[Exercise instructions] Among the entries, find the lines with the string "down" and report them.

Start of Block

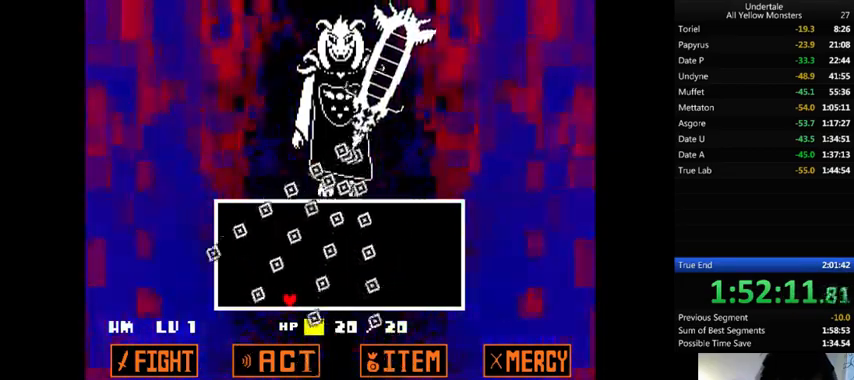
{"keys": [], "events": []}
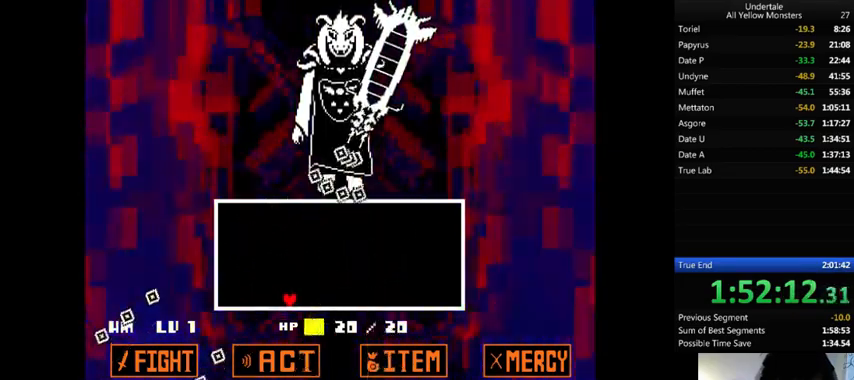
{"keys": [], "events": []}
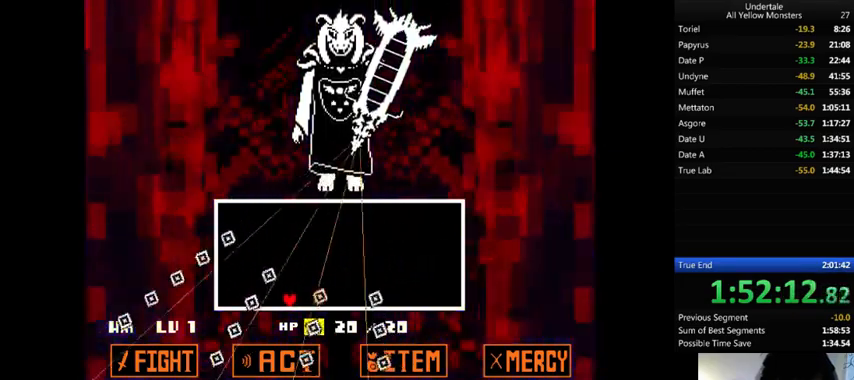
{"keys": [], "events": []}
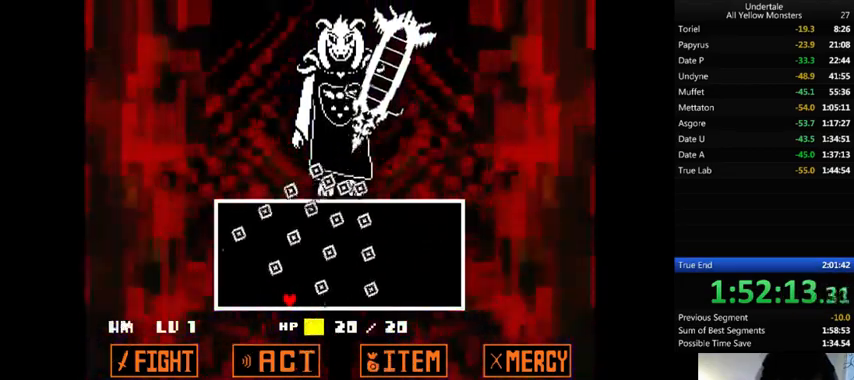
{"keys": ["right"], "events": [[500, "right", "down"]]}
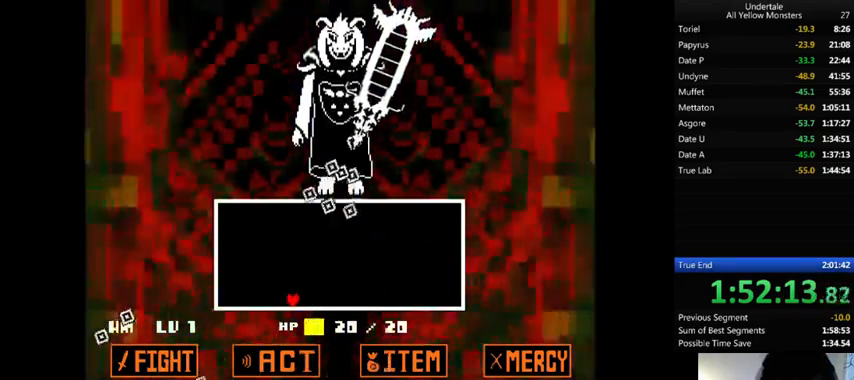
{"keys": [], "events": [[500, "right", "up"]]}
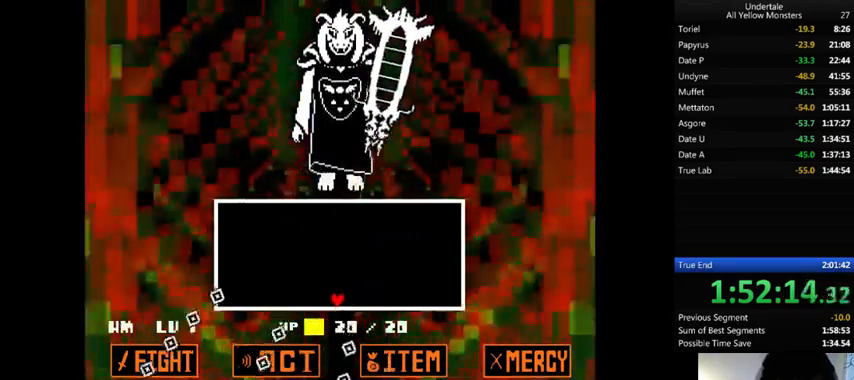
{"keys": [], "events": []}
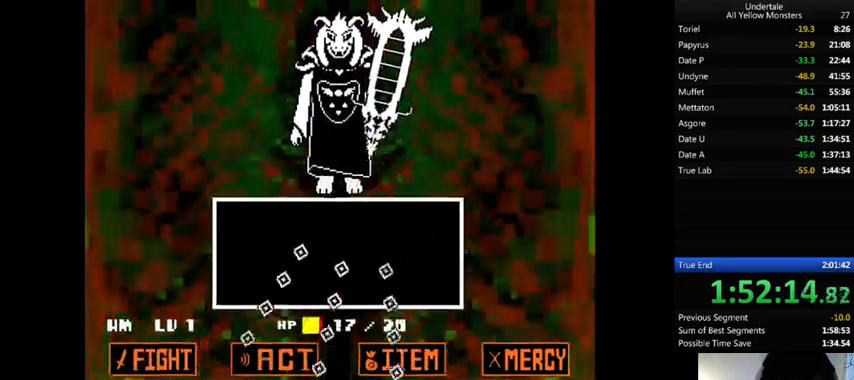
{"keys": ["left"], "events": [[167, "left", "down"]]}
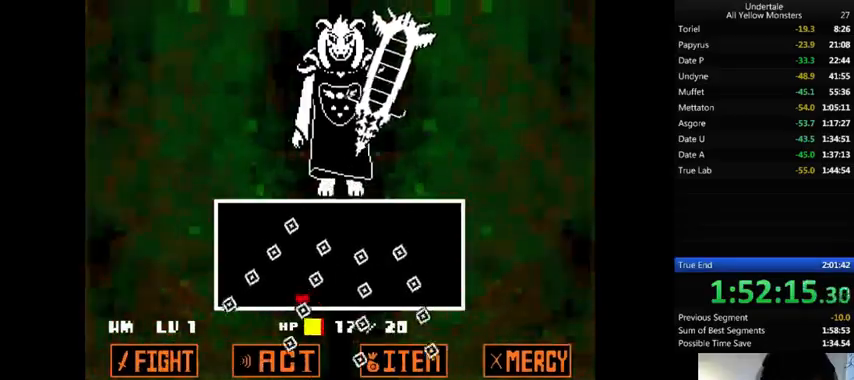
{"keys": [], "events": [[300, "up", "down"], [433, "up", "up"], [467, "left", "up"]]}
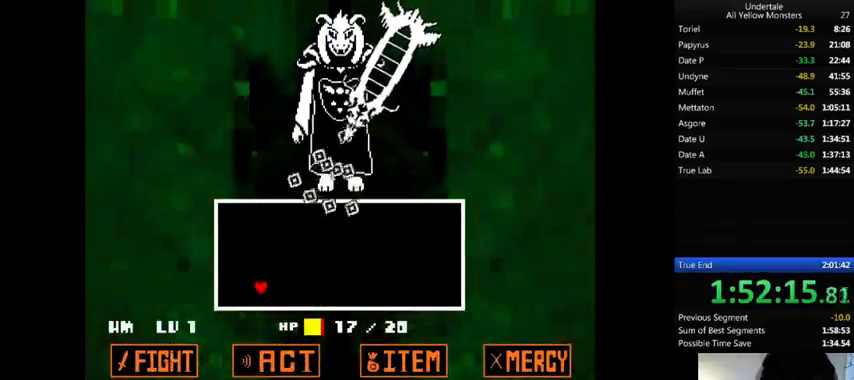
{"keys": [], "events": []}
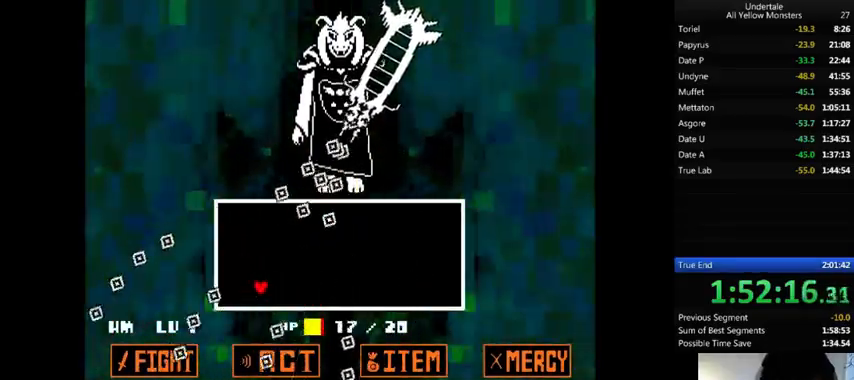
{"keys": ["right"], "events": [[100, "down", "down"], [100, "right", "down"], [367, "down", "up"]]}
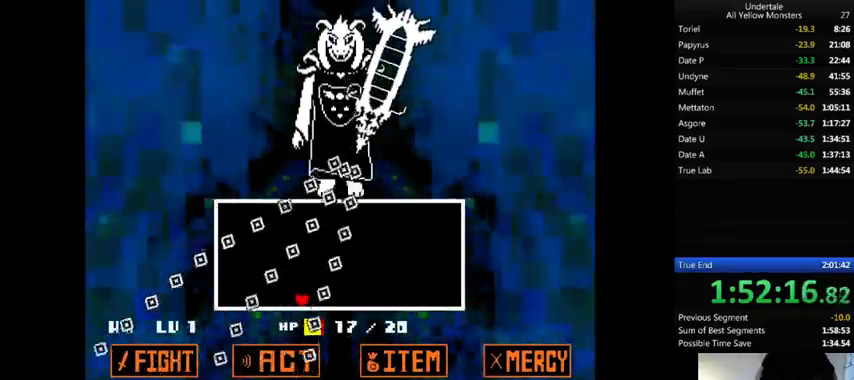
{"keys": ["right"], "events": [[100, "right", "up"], [167, "right", "down"]]}
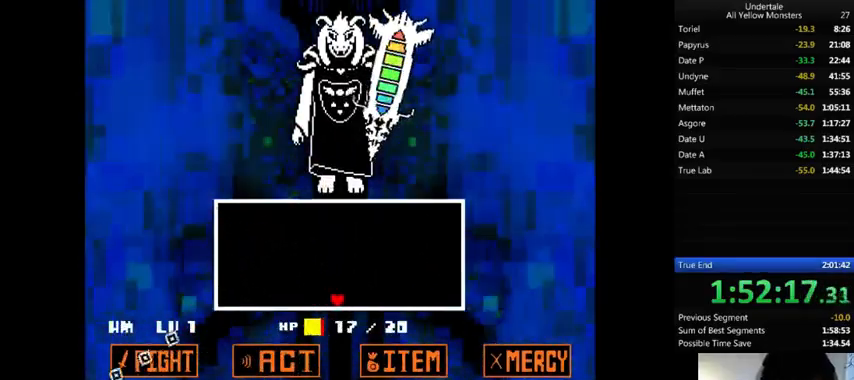
{"keys": ["right"], "events": []}
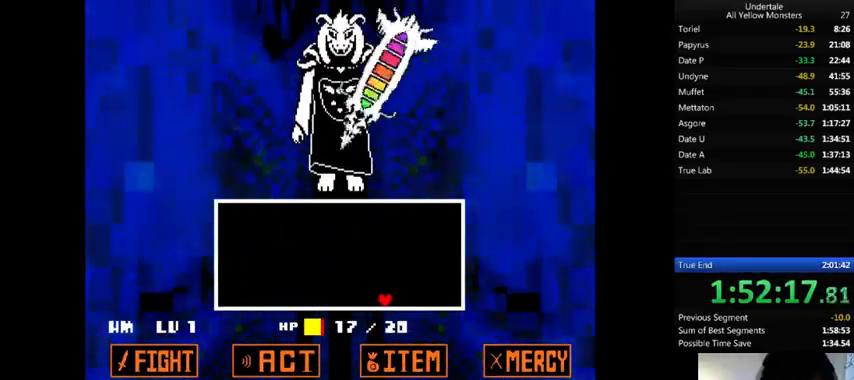
{"keys": ["right"], "events": []}
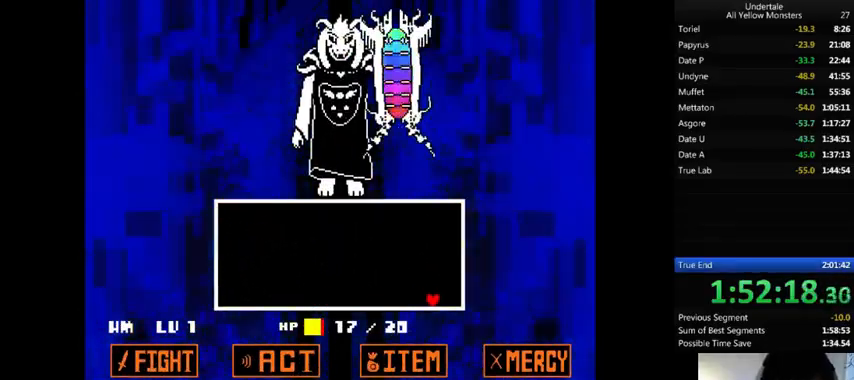
{"keys": [], "events": [[400, "right", "up"]]}
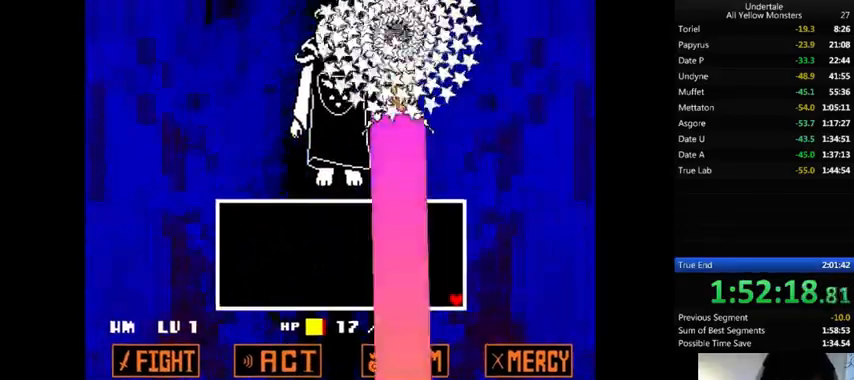
{"keys": [], "events": []}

End of Block

[Solution for this problem]
{"keys": ["right"], "events": [[500, "right", "down"]]}
{"keys": ["left"], "events": [[167, "left", "down"]]}
{"keys": [], "events": [[300, "up", "down"], [433, "up", "up"], [467, "left", "up"]]}
{"keys": ["right"], "events": [[100, "down", "down"], [100, "right", "down"], [367, "down", "up"]]}
{"keys": ["right"], "events": [[100, "right", "up"], [167, "right", "down"]]}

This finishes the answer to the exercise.